[Saved entries]
● ● ● ●
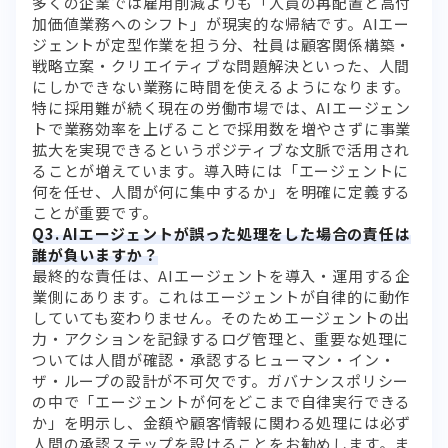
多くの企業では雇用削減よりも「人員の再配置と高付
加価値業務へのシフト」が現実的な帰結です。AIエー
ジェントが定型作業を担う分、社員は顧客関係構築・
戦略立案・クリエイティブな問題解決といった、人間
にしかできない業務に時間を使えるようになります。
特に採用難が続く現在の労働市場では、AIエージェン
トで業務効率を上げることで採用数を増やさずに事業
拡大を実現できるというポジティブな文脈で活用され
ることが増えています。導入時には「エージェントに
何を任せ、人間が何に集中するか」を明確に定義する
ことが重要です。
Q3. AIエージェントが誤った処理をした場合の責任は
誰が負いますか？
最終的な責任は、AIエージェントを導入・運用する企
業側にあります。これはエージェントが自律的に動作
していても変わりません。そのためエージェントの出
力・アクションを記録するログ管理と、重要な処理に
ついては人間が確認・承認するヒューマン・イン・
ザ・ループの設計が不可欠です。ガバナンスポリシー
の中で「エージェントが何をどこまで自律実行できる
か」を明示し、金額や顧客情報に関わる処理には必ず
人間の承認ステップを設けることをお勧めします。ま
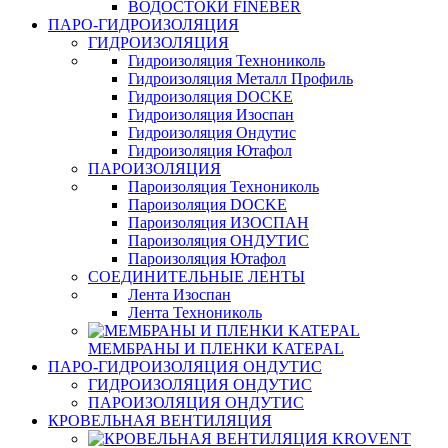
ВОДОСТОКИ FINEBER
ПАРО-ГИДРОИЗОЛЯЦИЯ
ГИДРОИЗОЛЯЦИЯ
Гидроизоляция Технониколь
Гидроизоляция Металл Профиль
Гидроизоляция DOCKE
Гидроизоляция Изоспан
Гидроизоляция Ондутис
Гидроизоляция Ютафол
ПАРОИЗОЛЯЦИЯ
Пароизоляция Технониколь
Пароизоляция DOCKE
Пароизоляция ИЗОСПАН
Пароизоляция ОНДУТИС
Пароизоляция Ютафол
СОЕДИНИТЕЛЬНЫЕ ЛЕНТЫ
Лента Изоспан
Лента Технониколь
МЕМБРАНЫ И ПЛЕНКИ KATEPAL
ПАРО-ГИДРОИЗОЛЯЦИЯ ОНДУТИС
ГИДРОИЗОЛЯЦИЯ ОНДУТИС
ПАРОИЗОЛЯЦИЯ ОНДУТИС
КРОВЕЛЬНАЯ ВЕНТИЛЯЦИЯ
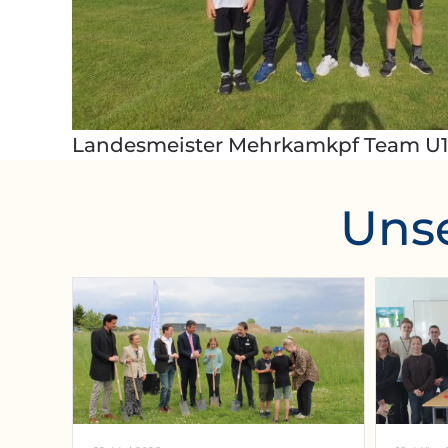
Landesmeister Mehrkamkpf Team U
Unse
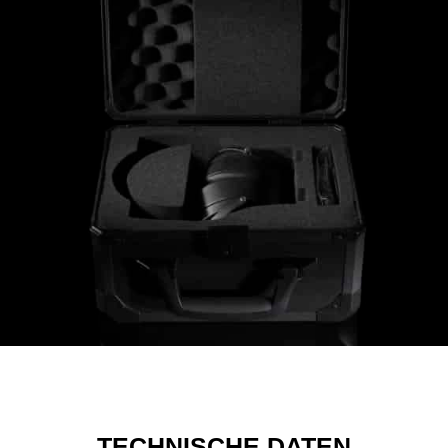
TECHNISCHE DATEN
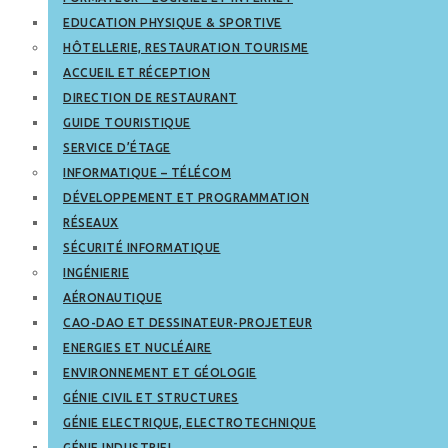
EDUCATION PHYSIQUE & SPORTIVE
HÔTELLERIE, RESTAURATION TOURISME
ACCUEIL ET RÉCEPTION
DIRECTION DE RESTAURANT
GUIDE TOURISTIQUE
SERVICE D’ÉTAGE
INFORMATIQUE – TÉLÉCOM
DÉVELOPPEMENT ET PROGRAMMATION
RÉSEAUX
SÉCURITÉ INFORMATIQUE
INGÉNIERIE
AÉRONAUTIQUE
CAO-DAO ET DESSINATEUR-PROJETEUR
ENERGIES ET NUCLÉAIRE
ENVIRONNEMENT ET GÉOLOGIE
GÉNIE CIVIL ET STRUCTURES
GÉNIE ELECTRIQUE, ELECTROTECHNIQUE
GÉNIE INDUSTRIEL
● ● ● ●
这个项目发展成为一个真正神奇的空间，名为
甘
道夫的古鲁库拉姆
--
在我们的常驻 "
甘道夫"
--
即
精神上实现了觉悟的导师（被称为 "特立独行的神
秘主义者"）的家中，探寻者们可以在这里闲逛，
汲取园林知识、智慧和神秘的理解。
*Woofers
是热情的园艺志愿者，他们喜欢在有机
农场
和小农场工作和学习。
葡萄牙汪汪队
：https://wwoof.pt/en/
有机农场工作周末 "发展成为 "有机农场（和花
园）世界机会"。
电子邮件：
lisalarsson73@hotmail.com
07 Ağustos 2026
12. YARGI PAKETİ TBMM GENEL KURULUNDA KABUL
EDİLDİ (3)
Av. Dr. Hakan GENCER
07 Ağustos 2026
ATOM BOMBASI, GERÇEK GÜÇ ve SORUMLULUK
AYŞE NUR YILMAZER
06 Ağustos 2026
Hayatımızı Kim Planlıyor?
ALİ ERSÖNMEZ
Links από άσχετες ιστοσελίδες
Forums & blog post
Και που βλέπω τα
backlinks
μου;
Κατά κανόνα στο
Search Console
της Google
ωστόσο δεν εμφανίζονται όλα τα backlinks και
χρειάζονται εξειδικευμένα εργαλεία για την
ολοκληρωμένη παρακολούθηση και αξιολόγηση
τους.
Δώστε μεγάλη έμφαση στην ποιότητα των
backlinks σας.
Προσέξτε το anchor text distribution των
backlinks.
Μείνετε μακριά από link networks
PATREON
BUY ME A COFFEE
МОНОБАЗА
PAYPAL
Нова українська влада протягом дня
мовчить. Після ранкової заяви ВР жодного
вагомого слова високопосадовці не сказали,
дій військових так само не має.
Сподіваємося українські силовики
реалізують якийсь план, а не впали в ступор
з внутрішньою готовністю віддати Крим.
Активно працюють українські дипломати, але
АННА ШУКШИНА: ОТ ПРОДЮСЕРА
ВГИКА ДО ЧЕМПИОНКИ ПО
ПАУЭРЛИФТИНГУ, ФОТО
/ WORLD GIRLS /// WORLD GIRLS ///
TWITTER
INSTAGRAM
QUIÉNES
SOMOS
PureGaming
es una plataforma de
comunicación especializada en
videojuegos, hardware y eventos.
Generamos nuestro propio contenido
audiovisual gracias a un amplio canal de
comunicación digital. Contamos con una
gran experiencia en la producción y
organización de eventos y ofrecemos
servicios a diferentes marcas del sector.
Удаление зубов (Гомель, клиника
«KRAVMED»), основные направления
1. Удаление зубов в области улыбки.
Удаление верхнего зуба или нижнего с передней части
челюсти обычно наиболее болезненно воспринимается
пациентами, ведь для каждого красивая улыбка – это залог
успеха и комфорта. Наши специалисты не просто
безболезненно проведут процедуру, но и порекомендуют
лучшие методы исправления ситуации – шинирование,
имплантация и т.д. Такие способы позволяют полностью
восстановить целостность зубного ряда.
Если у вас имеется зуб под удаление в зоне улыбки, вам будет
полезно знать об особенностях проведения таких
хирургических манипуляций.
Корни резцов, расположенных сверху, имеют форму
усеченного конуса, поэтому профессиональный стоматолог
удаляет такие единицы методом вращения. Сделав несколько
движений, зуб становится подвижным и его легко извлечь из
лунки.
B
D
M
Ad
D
● ● ● ●
* _PROBLEM DETAILS_
Using the data above, retype exactly the lines from the line with "ついては人間が確認・承認するヒューマン・イン・" to the line with "GÉNIE INDUSTRIEL", inclusive. No pictures and nothing else.

* _OUTPUT OF THE TASK_
ついては人間が確認・承認するヒューマン・イン・
ザ・ループの設計が不可欠です。ガバナンスポリシー
の中で「エージェントが何をどこまで自律実行できる
か」を明示し、金額や顧客情報に関わる処理には必ず
人間の承認ステップを設けることをお勧めします。ま
ВОДОСТОКИ FINEBER
ПАРО-ГИДРОИЗОЛЯЦИЯ
ГИДРОИЗОЛЯЦИЯ
Гидроизоляция Технониколь
Гидроизоляция Металл Профиль
Гидроизоляция DOCKE
Гидроизоляция Изоспан
Гидроизоляция Ондутис
Гидроизоляция Ютафол
ПАРОИЗОЛЯЦИЯ
Пароизоляция Технониколь
Пароизоляция DOCKE
Пароизоляция ИЗОСПАН
Пароизоляция ОНДУТИС
Пароизоляция Ютафол
СОЕДИНИТЕЛЬНЫЕ ЛЕНТЫ
Лента Изоспан
Лента Технониколь
МЕМБРАНЫ И ПЛЕНКИ KATEPAL
ПАРО-ГИДРОИЗОЛЯЦИЯ ОНДУТИС
ГИДРОИЗОЛЯЦИЯ ОНДУТИС
ПАРОИЗОЛЯЦИЯ ОНДУТИС
КРОВЕЛЬНАЯ ВЕНТИЛЯЦИЯ
Landesmeister Mehrkamkpf Team U
Unse
TECHNISCHE DATEN
EDUCATION PHYSIQUE & SPORTIVE
HÔTELLERIE, RESTAURATION TOURISME
ACCUEIL ET RÉCEPTION
DIRECTION DE RESTAURANT
GUIDE TOURISTIQUE
SERVICE D’ÉTAGE
INFORMATIQUE – TÉLÉCOM
DÉVELOPPEMENT ET PROGRAMMATION
RÉSEAUX
SÉCURITÉ INFORMATIQUE
INGÉNIERIE
AÉRONAUTIQUE
CAO-DAO ET DESSINATEUR-PROJETEUR
ENERGIES ET NUCLÉAIRE
ENVIRONNEMENT ET GÉOLOGIE
GÉNIE CIVIL ET STRUCTURES
GÉNIE ELECTRIQUE, ELECTROTECHNIQUE
GÉNIE INDUSTRIEL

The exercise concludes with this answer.